Eloge de la différence : La génétique et les hommes
de Albert Jacquard

critiqué par Elya, le 8 avril 2013
(Savoie - 34 ans)


La note:  étoiles
Racisme, hasard... la génétique appliquée à notre quotidien
Après la lecture de La mal-mesure de l’homme de Stephen Jay Gould, une seule envie ; celle de comprendre plus précisément ce que des mots tels que « racisme », « déterminisme biologique » ou encore « génétique » sous-entendent d’un point de vue scientifique. Les journalistes et essayistes ayant pignon sur rue n’hésitent pas à les employer à tout va, sans souvent prendre le temps de les définir.

Edité pour la première fois en 1975, Éloge de la différence appartient aux premières œuvres d’Albert Jacquard qui a depuis multiplié les ouvrages et les interventions dans divers médias. Généticien de formation, cette personnalité française se positionne parmi les vulgarisateurs scientifiques les plus connus en France. Il ose également aborder des thèmes de société comme l’écologie ou les « inégalités ».
Dans cet essai de 1975, il utilise ses connaissances de biologiste pour souligner une aberration malheureusement fréquente encore aujourd’hui : celle consistant à vouloir systématiquement faire des groupements entre les hommes, qui plus est souvent hiérarchiques. Il conclut d’ailleurs sur ces mots qui synthétisent les différents chapitres et qu’il serait peut-être bon d’apprendre par cœur tellement ce qu’ils sous-tendent est fondamental:

« La leçon première de la génétique est que les individus, tous différents, ne peuvent être classés, évalués, ordonnés : la définition de « races », utile pour certaines recherches, ne peut être qu’arbitraire et imprécise ; l’interrogation sur le « moins bon » et le « meilleur » est sans réponse ; la qualité spécifique de l’Homme, l’intelligence, dont il est si fier, échappe pour l’essentiel à nos techniques d’analyse ; les tentatives passées d’ »amélioration » biologique de l’Homme ont été parfois simplement ridicules, le plus souvent criminelles à l’égard des individus, dévastatrices pour le groupe. »

Les propos d’Albert Jacquard sont bien loin d’être moralisateurs.

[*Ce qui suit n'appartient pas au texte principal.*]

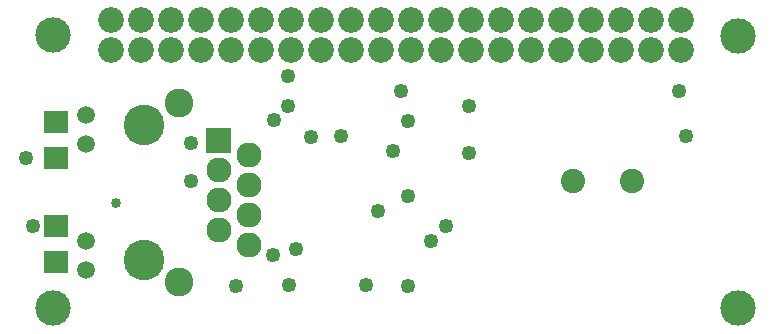
<source format=gbs>
G04 MADE WITH FRITZING*
G04 WWW.FRITZING.ORG*
G04 DOUBLE SIDED*
G04 HOLES PLATED*
G04 CONTOUR ON CENTER OF CONTOUR VECTOR*
%ASAXBY*%
%FSLAX23Y23*%
%MOIN*%
%OFA0B0*%
%SFA1.0B1.0*%
%ADD10C,0.085361*%
%ADD11C,0.049370*%
%ADD12C,0.080925*%
%ADD13C,0.080866*%
%ADD14C,0.033622*%
%ADD15C,0.083768*%
%ADD16C,0.059844*%
%ADD17C,0.095731*%
%ADD18C,0.135590*%
%ADD19C,0.118268*%
%ADD20R,0.084803X0.072992*%
%ADD21R,0.001000X0.001000*%
%LNMASK0*%
G90*
G70*
G54D10*
X334Y1030D03*
X434Y1030D03*
X534Y1030D03*
X634Y1030D03*
X734Y1030D03*
X834Y1030D03*
X934Y1030D03*
X1034Y1030D03*
X1134Y1030D03*
X1234Y1030D03*
X1334Y1030D03*
X1434Y1030D03*
X1534Y1030D03*
X1634Y1030D03*
X1734Y1030D03*
X1834Y1030D03*
X1934Y1030D03*
X2034Y1030D03*
X2134Y1030D03*
X2234Y1030D03*
X2234Y1130D03*
X2134Y1130D03*
X2034Y1130D03*
X1934Y1130D03*
X1834Y1130D03*
X1734Y1130D03*
X1634Y1130D03*
X1534Y1130D03*
X1434Y1130D03*
X1334Y1130D03*
X1234Y1130D03*
X1134Y1130D03*
X1034Y1130D03*
X934Y1130D03*
X834Y1130D03*
X734Y1130D03*
X634Y1130D03*
X534Y1130D03*
X434Y1130D03*
X334Y1130D03*
G54D11*
X753Y245D03*
X952Y369D03*
X51Y670D03*
X76Y445D03*
X1529Y688D03*
X1326Y545D03*
X1101Y745D03*
X2251Y745D03*
X1452Y445D03*
X1226Y495D03*
X1186Y247D03*
X876Y346D03*
X926Y845D03*
X877Y796D03*
X1001Y742D03*
X1326Y245D03*
X1401Y395D03*
G54D12*
X2070Y595D03*
G54D13*
X1876Y595D03*
G54D11*
X1527Y844D03*
X1326Y795D03*
X1301Y895D03*
X2227Y895D03*
G54D14*
X351Y520D03*
G54D11*
X601Y595D03*
X601Y720D03*
X1276Y695D03*
X926Y945D03*
X927Y246D03*
G54D15*
X694Y730D03*
X794Y680D03*
X694Y630D03*
X794Y580D03*
X694Y530D03*
X794Y481D03*
X694Y431D03*
X794Y381D03*
G54D16*
X251Y815D03*
X251Y717D03*
X251Y395D03*
X251Y297D03*
G54D17*
X562Y854D03*
X562Y258D03*
G54D18*
X444Y780D03*
X444Y331D03*
G54D19*
X141Y1080D03*
X142Y170D03*
X2426Y1079D03*
X2426Y170D03*
G54D20*
X151Y445D03*
X151Y323D03*
X151Y670D03*
X151Y792D03*
G54D21*
X652Y772D02*
X735Y772D01*
X652Y771D02*
X735Y771D01*
X652Y770D02*
X735Y770D01*
X652Y769D02*
X735Y769D01*
X652Y768D02*
X735Y768D01*
X652Y767D02*
X735Y767D01*
X652Y766D02*
X735Y766D01*
X652Y765D02*
X735Y765D01*
X652Y764D02*
X735Y764D01*
X652Y763D02*
X735Y763D01*
X652Y762D02*
X735Y762D01*
X652Y761D02*
X735Y761D01*
X652Y760D02*
X735Y760D01*
X652Y759D02*
X735Y759D01*
X652Y758D02*
X735Y758D01*
X652Y757D02*
X735Y757D01*
X652Y756D02*
X735Y756D01*
X652Y755D02*
X735Y755D01*
X652Y754D02*
X735Y754D01*
X652Y753D02*
X735Y753D01*
X652Y752D02*
X735Y752D01*
X652Y751D02*
X735Y751D01*
X652Y750D02*
X735Y750D01*
X652Y749D02*
X735Y749D01*
X652Y748D02*
X735Y748D01*
X652Y747D02*
X735Y747D01*
X652Y746D02*
X735Y746D01*
X652Y745D02*
X689Y745D01*
X698Y745D02*
X735Y745D01*
X652Y744D02*
X687Y744D01*
X700Y744D02*
X735Y744D01*
X652Y743D02*
X685Y743D01*
X702Y743D02*
X735Y743D01*
X652Y742D02*
X684Y742D01*
X703Y742D02*
X735Y742D01*
X652Y741D02*
X682Y741D01*
X704Y741D02*
X735Y741D01*
X652Y740D02*
X682Y740D01*
X705Y740D02*
X735Y740D01*
X652Y739D02*
X681Y739D01*
X706Y739D02*
X735Y739D01*
X652Y738D02*
X680Y738D01*
X707Y738D02*
X735Y738D01*
X652Y737D02*
X680Y737D01*
X707Y737D02*
X735Y737D01*
X652Y736D02*
X679Y736D01*
X708Y736D02*
X735Y736D01*
X652Y735D02*
X679Y735D01*
X708Y735D02*
X735Y735D01*
X652Y734D02*
X679Y734D01*
X708Y734D02*
X735Y734D01*
X652Y733D02*
X679Y733D01*
X708Y733D02*
X735Y733D01*
X652Y732D02*
X678Y732D01*
X709Y732D02*
X735Y732D01*
X652Y731D02*
X678Y731D01*
X709Y731D02*
X735Y731D01*
X652Y730D02*
X678Y730D01*
X709Y730D02*
X735Y730D01*
X652Y729D02*
X678Y729D01*
X709Y729D02*
X735Y729D01*
X652Y728D02*
X679Y728D01*
X708Y728D02*
X735Y728D01*
X652Y727D02*
X679Y727D01*
X708Y727D02*
X735Y727D01*
X652Y726D02*
X679Y726D01*
X708Y726D02*
X735Y726D01*
X652Y725D02*
X679Y725D01*
X708Y725D02*
X735Y725D01*
X652Y724D02*
X680Y724D01*
X707Y724D02*
X735Y724D01*
X652Y723D02*
X681Y723D01*
X706Y723D02*
X735Y723D01*
X652Y722D02*
X681Y722D01*
X706Y722D02*
X735Y722D01*
X652Y721D02*
X682Y721D01*
X705Y721D02*
X735Y721D01*
X652Y720D02*
X683Y720D01*
X704Y720D02*
X735Y720D01*
X652Y719D02*
X684Y719D01*
X703Y719D02*
X735Y719D01*
X652Y718D02*
X686Y718D01*
X701Y718D02*
X735Y718D01*
X652Y717D02*
X688Y717D01*
X699Y717D02*
X735Y717D01*
X652Y716D02*
X735Y716D01*
X652Y715D02*
X735Y715D01*
X652Y714D02*
X735Y714D01*
X652Y713D02*
X735Y713D01*
X652Y712D02*
X735Y712D01*
X652Y711D02*
X735Y711D01*
X652Y710D02*
X735Y710D01*
X652Y709D02*
X735Y709D01*
X652Y708D02*
X735Y708D01*
X652Y707D02*
X735Y707D01*
X652Y706D02*
X735Y706D01*
X652Y705D02*
X735Y705D01*
X652Y704D02*
X735Y704D01*
X652Y703D02*
X735Y703D01*
X652Y702D02*
X735Y702D01*
X652Y701D02*
X735Y701D01*
X652Y700D02*
X735Y700D01*
X652Y699D02*
X735Y699D01*
X652Y698D02*
X735Y698D01*
X652Y697D02*
X735Y697D01*
X652Y696D02*
X735Y696D01*
X652Y695D02*
X735Y695D01*
X652Y694D02*
X735Y694D01*
X652Y693D02*
X735Y693D01*
X652Y692D02*
X735Y692D01*
X652Y691D02*
X735Y691D01*
X652Y690D02*
X735Y690D01*
X652Y689D02*
X735Y689D01*
D02*
G04 End of Mask0*
M02*
</source>
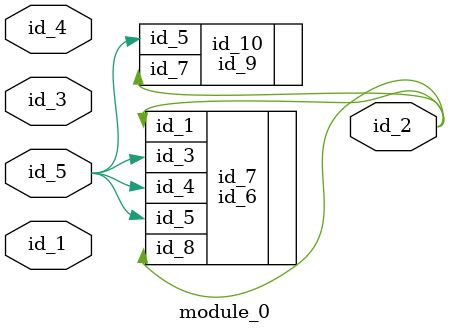
<source format=v>
module module_0 (
    id_1,
    id_2,
    id_3,
    id_4,
    id_5
);
  input id_5;
  input id_4;
  input id_3;
  output id_2;
  input id_1;
  id_6 id_7 (
      .id_5(id_2),
      .id_3(id_5),
      .id_4(id_5),
      .id_4(id_5),
      .id_1(id_2),
      .id_8(id_5),
      .id_5(id_4),
      .id_8(id_2),
      .id_5(id_5)
  );
  id_9 id_10 (
      .id_7(id_2),
      .id_5(id_5)
  );
endmodule

</source>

Il précise à différentes reprises qu’il tente d’exposer des connaissances avérées mais que le lecteur peut en faire ce qu’il souhaite ; mais il connaîtra au moins les bases de la génétique.

« le lecteur y trouvera moins de certitudes que de doute, moins de réponses que d’interrogations. Mais s’affranchir d’une illusion de compréhension, se débarrasser d’idées reçues, est un premier pas vers la connaissance »

Il faut un peu s’accrocher lors de ses descriptions de certaines lois de la génétique, pourtant illustrées de schémas assez clairs. L’ouvrage reste accessible globalement, il ne faut pas hésiter à survoler peut-être un peu certains passages trop techniques pour en saisir seulement l’idée générale.

J’apprécie beaucoup les précautions que prend Albert Jacquard avant d’employer des mots qui peuvent renvoyer à beaucoup de choses (ou à rien). Il définit par exemple longuement le hasard, dont on se crée souvent de fausses représentations. Le hasard n’est pas l’absence de cause mais l’absence de cause identifiable ; une nuance cruciale.
Il analyse également certaines de nos habitudes de langages absurdes et pouvant emmener à ces conceptions erronées. Nous avons notamment souvent tendance à parler d’inégalité entre les hommes. Ce terme renvoie pourtant à deux possibilités opposées : les hommes peuvent être différents ou certains supérieurs ou inférieurs à d’autres. Dire qu’ils sont inégaux est imprécis et peut devenir la base de discours creux voire dangereux.

Si la problématique du racisme vous interpelle, ce livre jette des bases accessibles pour saisir quelque peu cette idéologie si complexe. Bien qu’il soit écrit dans les années 70, son contenu est toujours cruellement d’actualité et je pense scientifiquement valide dans son ensemble.